Les Sept Femmes de Barberousse, heureusement, ce sont bien plus que des décors. Le propos, comme souvent chez Donen, est détonnant. Voici Adam Pontipee (Howard Keel), grand fermier roux et quelque peu malappris, qui s’en vient chercher femme en ville : il trouve la perle rare en la personne de Millie (Jane Powell, délicieuse), la courtise en cinq minutes, l’épouse et la ramène chez lui… Sans la prévenir qu’il vit avec ses six frères, plus bourrus, sales et mal élevés encore. Millie prend les choses en main mais ne compte pas se laisser marcher sur les pieds. L’art du scénario des Sept Femmes est ainsi de naviguer entre une féroce misogynie (à prendre évidemment au second degré) — représentée à la fois par le personnage d’Adam et par les six jeunes femmes aimées des six frères, toutes plus bêtes et niaises les unes que les autres — et un féminisme exacerbé, où toute éducation ne peut venir que d’une personne, la femme — Millie en l’occurence — capable de s’adapter à la rude vie de l’Ouest américain tout en y apportant la civilisation…
Ce basculement thématique est incarné dans des scènes burlesques très drôles et des chansons aux paroles plutôt osées pour l’époque (écrites par le formidable Johnny Mercer), telle l’inoubliable « Sobbin’ Women », révision décalée de l’épisode mythique de l’enlèvement des Sabines :
Tell ya ’bout them sobbin’ women
Who lived in the Roman days.
It seems that they all went swimmin’
While their men was off to graze
Well, a Roman troop was ridin’ by
And saw them in their « me oh my »
So they took’em all back home to dry
Least that’s what Plutarch says.
(« Dans les temps anciens / Les Sabinettes / Leurs maris partis / Faisaient trempette / Les Romains / Les voyant ainsi trempées / Les emmenèrent / Pour les faire sécher / Plutarque l’a raconté. ») La censure finit même par intervenir, sans voir que la véritable ironie se trouvait ailleurs, pour changer le titre prévu à l’origine, jugé trop « inconvenant » (One Bride for Seven Brothers), et s’offusqua des paroles de la chanson « Lonesome Polecat » où les frères Pontipee s’attristent de leur sort : « Un homme ne peut pas dormir quand il dort avec des moutons. » Les temps changent…

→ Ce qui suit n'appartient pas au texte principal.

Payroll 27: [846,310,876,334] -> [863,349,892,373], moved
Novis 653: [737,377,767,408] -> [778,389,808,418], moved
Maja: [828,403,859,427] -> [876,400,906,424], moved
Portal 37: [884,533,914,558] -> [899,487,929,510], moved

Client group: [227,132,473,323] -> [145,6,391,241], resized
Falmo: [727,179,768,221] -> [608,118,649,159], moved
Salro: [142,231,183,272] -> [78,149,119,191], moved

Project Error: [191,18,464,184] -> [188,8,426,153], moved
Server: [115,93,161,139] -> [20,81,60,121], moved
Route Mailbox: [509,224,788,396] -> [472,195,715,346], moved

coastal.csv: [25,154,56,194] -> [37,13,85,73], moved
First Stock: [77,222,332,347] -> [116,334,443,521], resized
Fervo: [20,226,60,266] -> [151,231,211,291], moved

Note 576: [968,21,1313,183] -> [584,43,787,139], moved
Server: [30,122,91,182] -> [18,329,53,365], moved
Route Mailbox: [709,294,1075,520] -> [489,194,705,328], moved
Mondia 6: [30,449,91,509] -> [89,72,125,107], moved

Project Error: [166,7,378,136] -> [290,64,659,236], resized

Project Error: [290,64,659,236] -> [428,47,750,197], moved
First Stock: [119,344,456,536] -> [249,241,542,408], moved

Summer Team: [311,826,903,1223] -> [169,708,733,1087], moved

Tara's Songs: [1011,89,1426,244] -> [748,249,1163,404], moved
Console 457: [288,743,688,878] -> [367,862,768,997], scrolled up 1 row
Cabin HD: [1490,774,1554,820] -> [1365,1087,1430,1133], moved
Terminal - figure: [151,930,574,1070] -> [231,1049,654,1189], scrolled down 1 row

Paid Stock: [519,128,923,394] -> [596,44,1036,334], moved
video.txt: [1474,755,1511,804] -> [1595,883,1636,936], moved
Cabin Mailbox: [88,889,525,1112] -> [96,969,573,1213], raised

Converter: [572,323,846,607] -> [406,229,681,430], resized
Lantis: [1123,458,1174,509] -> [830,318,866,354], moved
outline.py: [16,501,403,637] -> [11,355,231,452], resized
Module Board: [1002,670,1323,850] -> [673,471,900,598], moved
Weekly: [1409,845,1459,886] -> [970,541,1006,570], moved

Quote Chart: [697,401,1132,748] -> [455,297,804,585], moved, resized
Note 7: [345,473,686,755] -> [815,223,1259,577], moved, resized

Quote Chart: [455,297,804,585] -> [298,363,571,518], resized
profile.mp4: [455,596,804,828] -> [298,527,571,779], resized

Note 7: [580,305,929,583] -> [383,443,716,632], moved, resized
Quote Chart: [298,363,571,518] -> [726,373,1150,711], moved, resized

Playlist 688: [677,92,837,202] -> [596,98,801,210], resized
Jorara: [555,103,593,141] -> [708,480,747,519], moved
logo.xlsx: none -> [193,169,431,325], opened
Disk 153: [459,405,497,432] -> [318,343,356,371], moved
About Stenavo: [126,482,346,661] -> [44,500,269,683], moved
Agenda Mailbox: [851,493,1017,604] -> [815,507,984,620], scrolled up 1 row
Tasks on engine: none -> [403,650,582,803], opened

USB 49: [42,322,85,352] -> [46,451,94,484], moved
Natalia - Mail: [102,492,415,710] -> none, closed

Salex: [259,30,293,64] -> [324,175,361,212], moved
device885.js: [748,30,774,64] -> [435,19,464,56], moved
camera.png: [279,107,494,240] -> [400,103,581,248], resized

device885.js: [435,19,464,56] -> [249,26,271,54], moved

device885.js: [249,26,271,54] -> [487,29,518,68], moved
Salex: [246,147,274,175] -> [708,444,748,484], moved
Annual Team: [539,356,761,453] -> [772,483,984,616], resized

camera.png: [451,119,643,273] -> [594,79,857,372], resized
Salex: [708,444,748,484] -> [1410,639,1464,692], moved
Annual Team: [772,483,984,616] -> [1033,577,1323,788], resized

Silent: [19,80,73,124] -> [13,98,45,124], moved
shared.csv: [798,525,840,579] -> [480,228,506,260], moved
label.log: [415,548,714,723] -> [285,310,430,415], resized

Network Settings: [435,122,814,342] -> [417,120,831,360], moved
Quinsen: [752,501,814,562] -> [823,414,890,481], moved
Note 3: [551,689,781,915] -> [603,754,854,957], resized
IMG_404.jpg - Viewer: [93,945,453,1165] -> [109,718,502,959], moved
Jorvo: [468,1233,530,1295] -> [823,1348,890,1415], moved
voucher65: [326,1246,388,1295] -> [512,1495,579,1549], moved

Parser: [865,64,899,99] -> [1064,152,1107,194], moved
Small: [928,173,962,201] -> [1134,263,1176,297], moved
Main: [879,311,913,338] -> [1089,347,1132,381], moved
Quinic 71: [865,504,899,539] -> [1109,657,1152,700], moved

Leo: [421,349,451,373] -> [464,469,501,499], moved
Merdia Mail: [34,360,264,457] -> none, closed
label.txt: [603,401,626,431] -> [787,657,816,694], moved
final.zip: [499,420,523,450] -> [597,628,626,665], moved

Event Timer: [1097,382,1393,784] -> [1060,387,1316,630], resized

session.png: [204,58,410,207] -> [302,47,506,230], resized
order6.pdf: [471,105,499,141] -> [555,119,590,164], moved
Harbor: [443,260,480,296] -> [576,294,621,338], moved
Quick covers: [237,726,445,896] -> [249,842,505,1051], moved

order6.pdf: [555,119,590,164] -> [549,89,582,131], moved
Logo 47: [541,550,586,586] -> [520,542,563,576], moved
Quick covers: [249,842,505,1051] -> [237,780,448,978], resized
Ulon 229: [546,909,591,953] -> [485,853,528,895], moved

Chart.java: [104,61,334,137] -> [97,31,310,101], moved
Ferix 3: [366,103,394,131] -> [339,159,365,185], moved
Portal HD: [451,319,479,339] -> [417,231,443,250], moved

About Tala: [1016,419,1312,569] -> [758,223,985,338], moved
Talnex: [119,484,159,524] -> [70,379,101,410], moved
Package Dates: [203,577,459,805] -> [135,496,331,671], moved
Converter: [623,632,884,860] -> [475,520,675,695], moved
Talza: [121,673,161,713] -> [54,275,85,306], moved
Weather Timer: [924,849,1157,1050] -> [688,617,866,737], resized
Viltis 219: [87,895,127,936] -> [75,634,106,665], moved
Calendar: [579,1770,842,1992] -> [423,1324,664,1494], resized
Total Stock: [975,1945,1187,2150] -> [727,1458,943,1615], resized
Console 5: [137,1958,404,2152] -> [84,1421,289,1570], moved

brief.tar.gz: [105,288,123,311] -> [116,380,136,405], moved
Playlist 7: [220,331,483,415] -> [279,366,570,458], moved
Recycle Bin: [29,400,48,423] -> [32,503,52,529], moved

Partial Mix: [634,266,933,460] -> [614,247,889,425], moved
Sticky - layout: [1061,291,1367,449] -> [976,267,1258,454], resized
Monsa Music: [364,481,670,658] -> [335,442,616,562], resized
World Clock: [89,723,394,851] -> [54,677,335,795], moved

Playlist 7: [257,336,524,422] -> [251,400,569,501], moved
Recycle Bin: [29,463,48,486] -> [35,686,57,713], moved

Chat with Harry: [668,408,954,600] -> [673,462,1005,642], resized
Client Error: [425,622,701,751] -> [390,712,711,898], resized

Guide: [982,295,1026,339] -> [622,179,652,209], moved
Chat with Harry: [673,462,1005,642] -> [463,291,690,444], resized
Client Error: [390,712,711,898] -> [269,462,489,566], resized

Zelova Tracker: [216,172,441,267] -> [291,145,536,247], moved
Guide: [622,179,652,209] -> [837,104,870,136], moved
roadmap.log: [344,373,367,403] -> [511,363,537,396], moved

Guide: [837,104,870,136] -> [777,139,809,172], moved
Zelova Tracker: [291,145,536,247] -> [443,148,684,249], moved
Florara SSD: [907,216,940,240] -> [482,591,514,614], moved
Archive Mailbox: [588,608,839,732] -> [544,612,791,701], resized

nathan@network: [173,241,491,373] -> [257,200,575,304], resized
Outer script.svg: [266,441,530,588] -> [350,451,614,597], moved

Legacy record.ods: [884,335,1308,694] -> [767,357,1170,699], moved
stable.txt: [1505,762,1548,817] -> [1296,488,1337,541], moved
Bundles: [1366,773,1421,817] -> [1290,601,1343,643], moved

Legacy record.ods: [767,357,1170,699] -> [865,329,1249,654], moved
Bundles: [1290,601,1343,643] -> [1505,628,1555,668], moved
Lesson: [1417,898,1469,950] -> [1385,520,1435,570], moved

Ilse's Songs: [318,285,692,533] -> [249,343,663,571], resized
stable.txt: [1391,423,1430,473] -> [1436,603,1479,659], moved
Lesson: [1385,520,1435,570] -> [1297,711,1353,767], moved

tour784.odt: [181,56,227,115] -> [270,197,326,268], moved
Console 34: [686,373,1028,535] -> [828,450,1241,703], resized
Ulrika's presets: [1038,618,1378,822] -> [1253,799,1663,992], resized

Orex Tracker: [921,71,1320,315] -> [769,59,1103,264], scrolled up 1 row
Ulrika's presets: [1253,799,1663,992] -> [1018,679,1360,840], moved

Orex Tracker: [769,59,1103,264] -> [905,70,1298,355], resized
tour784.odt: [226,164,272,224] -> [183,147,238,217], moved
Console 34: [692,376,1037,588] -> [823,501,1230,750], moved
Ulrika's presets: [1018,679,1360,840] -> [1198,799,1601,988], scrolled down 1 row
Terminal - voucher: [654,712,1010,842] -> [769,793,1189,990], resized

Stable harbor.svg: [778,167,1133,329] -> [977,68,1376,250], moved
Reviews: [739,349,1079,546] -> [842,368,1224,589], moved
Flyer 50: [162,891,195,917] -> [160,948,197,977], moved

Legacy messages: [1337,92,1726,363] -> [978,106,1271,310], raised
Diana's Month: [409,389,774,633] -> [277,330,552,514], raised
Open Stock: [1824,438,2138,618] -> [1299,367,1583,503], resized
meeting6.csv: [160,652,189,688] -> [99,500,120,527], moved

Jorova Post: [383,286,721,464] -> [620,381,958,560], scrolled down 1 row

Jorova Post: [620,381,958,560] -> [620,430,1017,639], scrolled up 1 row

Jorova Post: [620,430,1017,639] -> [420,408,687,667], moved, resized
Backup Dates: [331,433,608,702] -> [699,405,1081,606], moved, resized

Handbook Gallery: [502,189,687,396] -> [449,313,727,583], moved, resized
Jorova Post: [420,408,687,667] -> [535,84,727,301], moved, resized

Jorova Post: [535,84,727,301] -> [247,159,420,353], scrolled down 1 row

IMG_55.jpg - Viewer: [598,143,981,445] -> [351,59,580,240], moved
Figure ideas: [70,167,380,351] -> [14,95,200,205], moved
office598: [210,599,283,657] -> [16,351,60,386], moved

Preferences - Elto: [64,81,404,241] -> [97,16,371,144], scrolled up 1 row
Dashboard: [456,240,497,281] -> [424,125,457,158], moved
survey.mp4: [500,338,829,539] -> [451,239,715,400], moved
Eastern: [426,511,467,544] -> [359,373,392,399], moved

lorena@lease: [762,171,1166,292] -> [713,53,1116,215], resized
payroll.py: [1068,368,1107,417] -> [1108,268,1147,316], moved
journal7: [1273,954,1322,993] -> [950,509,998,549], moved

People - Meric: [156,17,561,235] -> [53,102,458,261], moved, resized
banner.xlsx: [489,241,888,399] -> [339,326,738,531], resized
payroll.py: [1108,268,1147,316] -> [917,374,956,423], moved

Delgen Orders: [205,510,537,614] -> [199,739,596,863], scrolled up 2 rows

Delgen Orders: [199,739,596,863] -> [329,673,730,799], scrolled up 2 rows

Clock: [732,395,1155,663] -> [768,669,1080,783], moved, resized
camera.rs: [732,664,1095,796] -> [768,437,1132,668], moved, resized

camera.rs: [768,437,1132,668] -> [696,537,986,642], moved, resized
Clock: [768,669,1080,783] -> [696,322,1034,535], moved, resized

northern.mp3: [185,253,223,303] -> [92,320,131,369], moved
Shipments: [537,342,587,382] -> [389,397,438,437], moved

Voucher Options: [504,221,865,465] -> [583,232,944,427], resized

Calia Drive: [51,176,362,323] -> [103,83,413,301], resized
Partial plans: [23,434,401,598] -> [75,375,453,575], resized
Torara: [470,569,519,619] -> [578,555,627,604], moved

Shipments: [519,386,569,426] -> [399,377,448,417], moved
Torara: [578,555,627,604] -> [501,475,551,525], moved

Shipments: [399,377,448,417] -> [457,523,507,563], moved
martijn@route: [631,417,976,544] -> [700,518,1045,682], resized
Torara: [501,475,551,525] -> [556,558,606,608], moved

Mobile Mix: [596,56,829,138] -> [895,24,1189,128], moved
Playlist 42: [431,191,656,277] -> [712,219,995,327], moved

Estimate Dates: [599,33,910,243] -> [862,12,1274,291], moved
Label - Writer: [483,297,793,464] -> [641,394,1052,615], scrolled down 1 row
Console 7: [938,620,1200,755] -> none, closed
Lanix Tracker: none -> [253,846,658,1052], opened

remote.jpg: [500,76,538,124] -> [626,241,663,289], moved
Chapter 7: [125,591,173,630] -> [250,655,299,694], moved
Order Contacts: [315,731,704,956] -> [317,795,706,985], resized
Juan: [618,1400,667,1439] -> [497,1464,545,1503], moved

Les Sept Femmes de Barberousse, l’une des dernières grandes comédies musicales classiques d’Hollywood, n’est pas encore le chant du cygne d’un genre qui disparaîtra lentement à partir de la fin des années 1950. Bien au contraire, on semble assister à un renouvellement bienfaisant : les chorégraphies orchestrées par le jeune Michael Kidd, semblent se tourner vers l’acrobatie virtuose plutôt que la danse traditionnelle ou les claquettes style Fred Astaire. Voir ainsi la mythique et très longue scène de la grange, où les frères Pontipee (dont l’un est interprété par Russ Tamblyn, futur héros de West Side Story) rivalisent d’habileté avec les « hommes de la ville » pour conquérir le cœur de leur belle. Ce qui inclut notamment — excusez du peu — des sauts périlleux sur de fines planches de bois à plusieurs mètres du sol ! L’ensemble des danses, extrêmement dynamiques, témoigne de la jeunesse de l’ensemble de l’équipe du film et de leur désir d’apporter un vent frais à Hollywood. Pari réussi, puisque cinquante ans plus tard, Les Sept Femmes de Barberousse n’a pas vieilli d’une ride.